The Messel Pit site has been described as an Eocene 'Noah's Ark' and is home to some of the world's most remarkable fossils, including entirely intact, fully articulated mammals. The fossils offer an astonishing glimpse into a 47 million year old ecological community. Typically the intact fossils are in a relaxed position, indicating that, like Ida, they were anesthetized by a burst of carbon dioxide from the Messel lake before they drowned. This incredible menagerie of fossils helps us understand and visualise the early relatives of today's animals.
Very early forms of horses, bats, birds, gars and turtles have all been found in the Messel Pit. Despite being separated by 47 million years of evolution, they would not look out of place in a modern zoo. Others are far less familiar – they have either become extinct or evolved beyond recognition.
Some of the most famous inhabitants of Messel are the primitive horses; some sixty nearly complete specimens have been recovered. They are the earlierst known ancestors of modern horses. However, even the smallest of today's horses would tower over their Messel counterparts, which averaged just 20 cm in height. The early horses are believed to have been browsing herbivores that fed on leaves and fruit.

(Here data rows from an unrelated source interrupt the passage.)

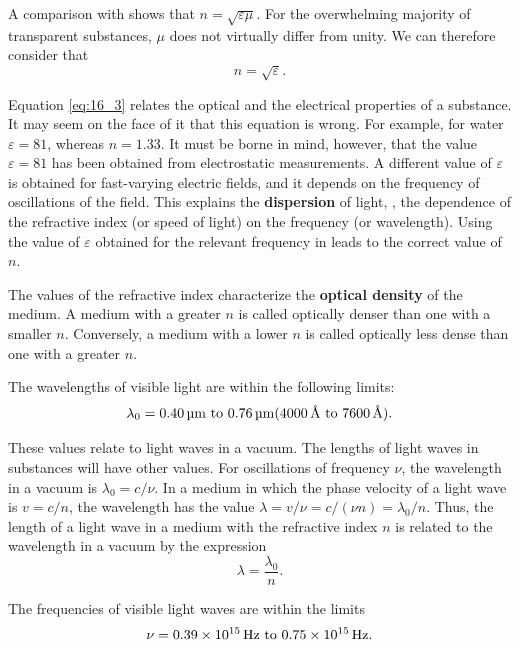 \noindent
A comparison with  shows that $n = \sqrt{\varepsilon\mu}$.
For the overwhelming majority of transparent substances, $\mu$ does not virtually differ from unity.
We can therefore consider that
\begin{equation}\label{eq:16_3}
    n = \sqrt{\varepsilon}.
\end{equation}

Equation \eqref{eq:16_3} relates the optical and the electrical properties of a substance.
It may seem on the face of it that this equation is wrong.
For example, for water $\varepsilon = 81$, whereas $n = 1.33$.
It must be borne in mind, however, that the value $\varepsilon = 81$ has been obtained from electrostatic measurements.
A different value of $\varepsilon$ is obtained for fast-varying electric fields, and it depends on the frequency of oscillations of the field.
This explains the \textbf{dispersion} of light, \ie, the dependence of the refractive index (or speed of light) on the frequency (or wavelength).
Using the value of $\varepsilon$ obtained for the relevant frequency in  leads to the correct value of $n$.

The values of the refractive index characterize the \textbf{optical density} of the medium.
A medium with a greater $n$ is called optically denser than one with a smaller $n$.
Conversely, a medium with a lower $n$ is called optically less dense than one with a greater $n$.

The wavelengths of visible light are within the following limits:
\begin{equation}\label{eq:16_4}
    \lambda_0 = \text{\SIrange{0.40}{0.76}{\micro\metre}} (\text{\SIrange{4000}{7600}{\angstrom}}).
\end{equation}

\noindent
These values relate to light waves in a vacuum.
The lengths of light waves in substances will have other values.
For oscillations of frequency $\nu$, the wavelength in a vacuum is $\lambda_0 = c/\nu$.
In a medium in which the phase velocity of a light wave is $v = c/n$, the wavelength has the value $\lambda = v/\nu = c/(\nu n) = \lambda_0/n$.
Thus, the length of a light wave in a medium with the refractive index $n$ is related to the wavelength in a vacuum by the expression
\begin{equation}\label{eq:16_5}
    \lambda = \frac{\lambda_0}{n}.
\end{equation}

The frequencies of visible light waves are within the limits
\begin{equation}\label{eq:16_6}
    \nu = \text{\SIrange{0.39e15}{0.75e15}{\hertz}}.
\end{equation}

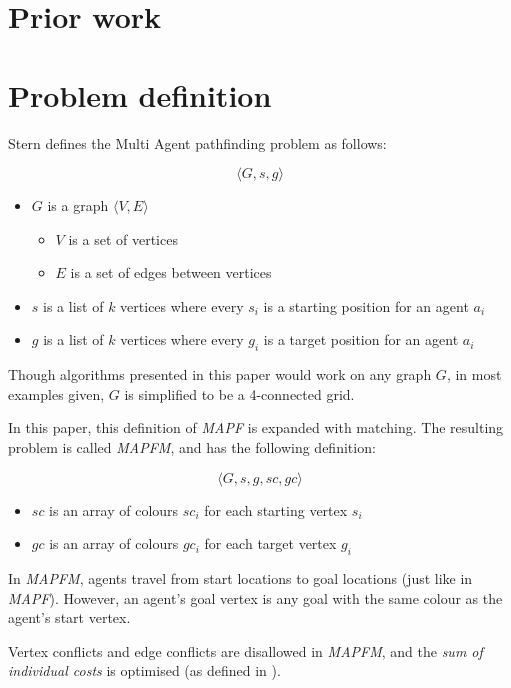 \documentclass[english]{article}
\begin{document}
\begin{multicols}{2}
\section{Prior work}


\section{Problem definition}

Stern \cite{mapf_definition_stern_2019} defines the Multi Agent pathfinding problem as follows:

$$
\langle G, s, g \rangle
$$

\begin{itemize}
    \item $G$ is a graph $\langle V, E \rangle$ 
    \begin{itemize}
        \item $V$ is a set of vertices
        \item $E$ is a set of edges between vertices
    \end{itemize}

    \item $s$ is a list of $k$ vertices where every $s_i$ is a starting position for an agent $a_i$
    \item $g$ is a list of $k$ vertices where every $g_i$ is a target position for an agent $a_i$
\end{itemize}

Though algorithms presented in this paper would work on any graph $G$, in most examples given, $G$ is simplified to be a 4-connected grid.

In this paper, this definition of \textit{MAPF} is expanded with matching. The resulting problem is called \textit{MAPFM}, and has the following definition:

$$
\langle G, s, g, sc, gc \rangle
$$

\begin{itemize}
    \item $sc$ is an array of colours $sc_i$ for each starting vertex $s_i$
    \item $gc$ is an array of colours $gc_i$ for each target vertex $g_i$
\end{itemize}

In \textit{MAPFM}, agents travel from start locations to goal locations (just like in \textit{MAPF}). However, an agent's goal vertex is any goal with the same colour as the agent's start vertex. 

Vertex conflicts and edge conflicts are disallowed in \textit{MAPFM}, and the \textit{sum of individual costs} is optimised (as defined in \cite{mapf_definition_stern_2019}). 




\end{multicols}
\end{document}
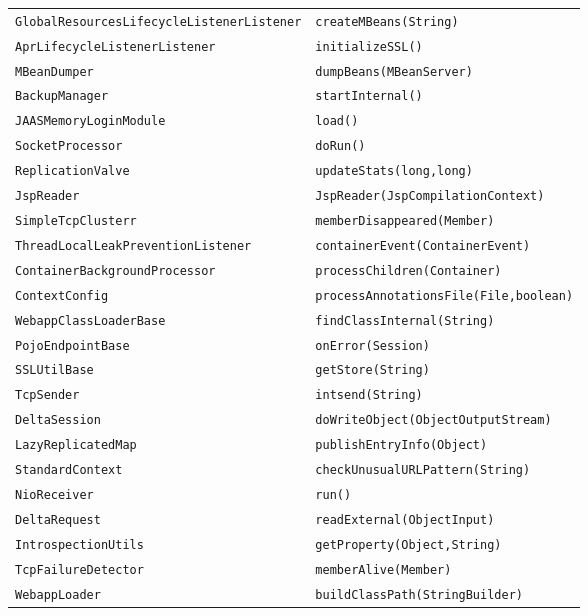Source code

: \begin{center}
\begin{longtable}{ll}
\lstinline/GlobalResourcesLifecycleListenerListener/&{\lstinline/createMBeans(String)/}\\
\lstinline/AprLifecycleListenerListener/&{\lstinline/initializeSSL()/}\\
\lstinline/MBeanDumper/&{\lstinline/dumpBeans(MBeanServer)/}\\
\lstinline/BackupManager/&{\lstinline/startInternal()/}\\
\lstinline/JAASMemoryLoginModule/&{\lstinline/load()/}\\
\lstinline/SocketProcessor/&{\lstinline/doRun()/}\\
\lstinline/ReplicationValve/&{\lstinline/updateStats(long,long)/}\\
\lstinline/JspReader/&{\lstinline/JspReader(JspCompilationContext)/}\\
\lstinline/SimpleTcpClusterr/&{\lstinline/memberDisappeared(Member)/}\\
\lstinline/ThreadLocalLeakPreventionListener/&{\lstinline/containerEvent(ContainerEvent)/}\\
\lstinline/ContainerBackgroundProcessor/&{\lstinline/processChildren(Container)/}\\
\lstinline/ContextConfig/&{\lstinline/processAnnotationsFile(File,boolean)/}\\
\lstinline/WebappClassLoaderBase/&{\lstinline/findClassInternal(String)/}\\
\lstinline/PojoEndpointBase/&{\lstinline/onError(Session)/}\\
\lstinline/SSLUtilBase/&{\lstinline/getStore(String)/}\\
\lstinline/TcpSender/&{\lstinline/intsend(String)/}\\
\lstinline/DeltaSession/&{\lstinline/doWriteObject(ObjectOutputStream)/}\\
\lstinline/LazyReplicatedMap/&{\lstinline/publishEntryInfo(Object)/}\\
\lstinline/StandardContext/&{\lstinline/checkUnusualURLPattern(String)/}\\
\lstinline/NioReceiver/&{\lstinline/run()/}\\
\lstinline/DeltaRequest/&{\lstinline/readExternal(ObjectInput)/}\\
\lstinline/IntrospectionUtils/&{\lstinline/getProperty(Object,String)/}\\
\lstinline/TcpFailureDetector/&{\lstinline/memberAlive(Member)/}\\
\lstinline/WebappLoader/&{\lstinline/buildClassPath(StringBuilder)/}\\

\end{longtable}
\end{center}

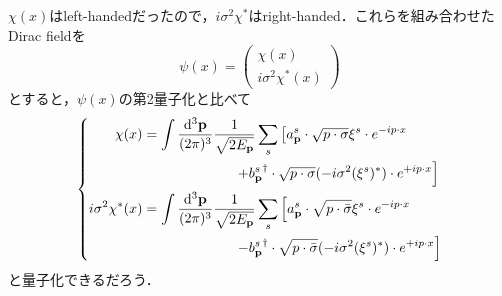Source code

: \documentclass[pdflatex,unicode,ja=standard,12pt]{beamer}
\begin{document}
\begin{frame}%

  \frametitle{\subsecname}

  $\chi(x)$はleft-handedだったので，$i\sigma^2\chi^*$はright-handed．これらを組み合わせたDirac fieldを
  \begin{equation}
    \psi(x)
    =
    \begin{pmatrix}
      \chi(x) \\
      i\sigma^2 \chi^{*}(x)
    \end{pmatrix}
  \end{equation}
  とすると，$\psi(x)$の第2量子化と比べて
  \begin{equation}
    \left\{
      \begin{alignedat}{1}        
        \chi(x)
        &=    
        \int\frac{\dd^3 \mathbf{p}}{(2\pi)^3}
        \frac{1}{\sqrt{2E_{\mathbf{p}}}}
        \sum_s
        \left[  
          a_{\mathbf{p}}^s \cdot \sqrt{p\cdot \sigma}\xi^s \cdot e^{-ip\cdot x}
        \right.
        \\
        &\hspace{2.3cm}
        \left.
          +
          {b_{\mathbf{p}}^s}^{\dag} \cdot \sqrt{p\cdot \sigma}(-i\sigma^2(\xi^s)^{*}) \cdot e^{+ip\cdot x}
        \right]
        \\
        i\sigma^2\chi^{*}(x)
        &=
        \int\frac{\dd^3 \mathbf{p}}{(2\pi)^3}
        \frac{1}{\sqrt{2E_{\mathbf{p}}}}
        \sum_s
        \left[  
          a_{\mathbf{p}}^s \cdot \sqrt{p\cdot \bar{\sigma}}\xi^s \cdot e^{-ip\cdot x}
        \right.
        \\
        &\hspace{2.3cm}
        \left.
          -
          {b_{\mathbf{p}}^s}^{\dag} \cdot \sqrt{p\cdot \bar{\sigma}}(-i\sigma^2(\xi^s)^{*}) \cdot e^{+ip\cdot x}
        \right]
      \end{alignedat}
    \right.
    \label{spinor_quantized}
  \end{equation}
  と量子化できるだろう．

\end{frame}
\end{document}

The gars are a primitive fish group who survive to this day, often referred to as 'living fossils'. Outwardly, the Messel gars look scarcely different from their modern counterparts. Their massive skulls have a protruding crocodile-like snout, and a set of viciously sharp teeth. Their tough scales provided an effective coat of armour.
Bats are the most commonly found mammal group at Messel, and so far eight species have been identified. The delicate build and broad wings of the Palaeochiropteryx species indicate they were slow but agile fliers, and their preferred hunting ground was near to the ground or through low-hanging branches. Moths and small butterflies have been found in its gastrointestinal tract.
The first direct ancestors of birds appeared 115 to 105 million years ago. There are at least fifty species of birds at Messel and with hundreds of skeletons found, they account for more than half of all the vertebrate fossils. The fossil above is an unidentified species.
Today's turtles have hardly diverged from their Messel Pit ancestors, and have colonised virtually all continents and environments. Six species have been found at Messel, and there is even a site named after them - 'Turtle Hill'. Allaeochelys crepsesculpata was a soft-shelled turtle, closely related to the pig-nose turtle of Papua New Guinea and Australia, and fed on fruit, vegetation, worms, snails and fish.
This species is only known from Messel by a femur bone, but further studies revealed it was a two metre tall flightless bird, weighing over 100 kilos. Some believe it used its beak and claws to pin down and dismember its prey, although it may have been a herbivore. Gastornis were also found in Eocene North America.
The Lepticidium of Messel were odd-looking creatures. They moved like kangaroos, and had good manoeuvrability and high acceleration. The short trunks on the ends of their elongated snouts were used to sniff out prey – such as lizards, insects and mouse-sized mammals.
An extinct genus of crocodyllian, Pristichampsus grew up to ten feet in length. Bizarrely it had hoof-like toes and was probably a land dweller. It was capable of galloping, and even standing on its rear hind legs. Its teeth were sharp and serrated, ideal for hunting primitive mammals.
With the exception of bats, Macrocranion tupaiodon is the most commonly found species at Messel. Its short fur, large ears, and long hairs around the snout indicate it had well developed olfactory, tactile and auditory senses, typical of a nocturnal animal. Its powerful hind limbs indicate a fast-moving mouse-like ground dweller, able to escape from predators with a four-footed burst of speed.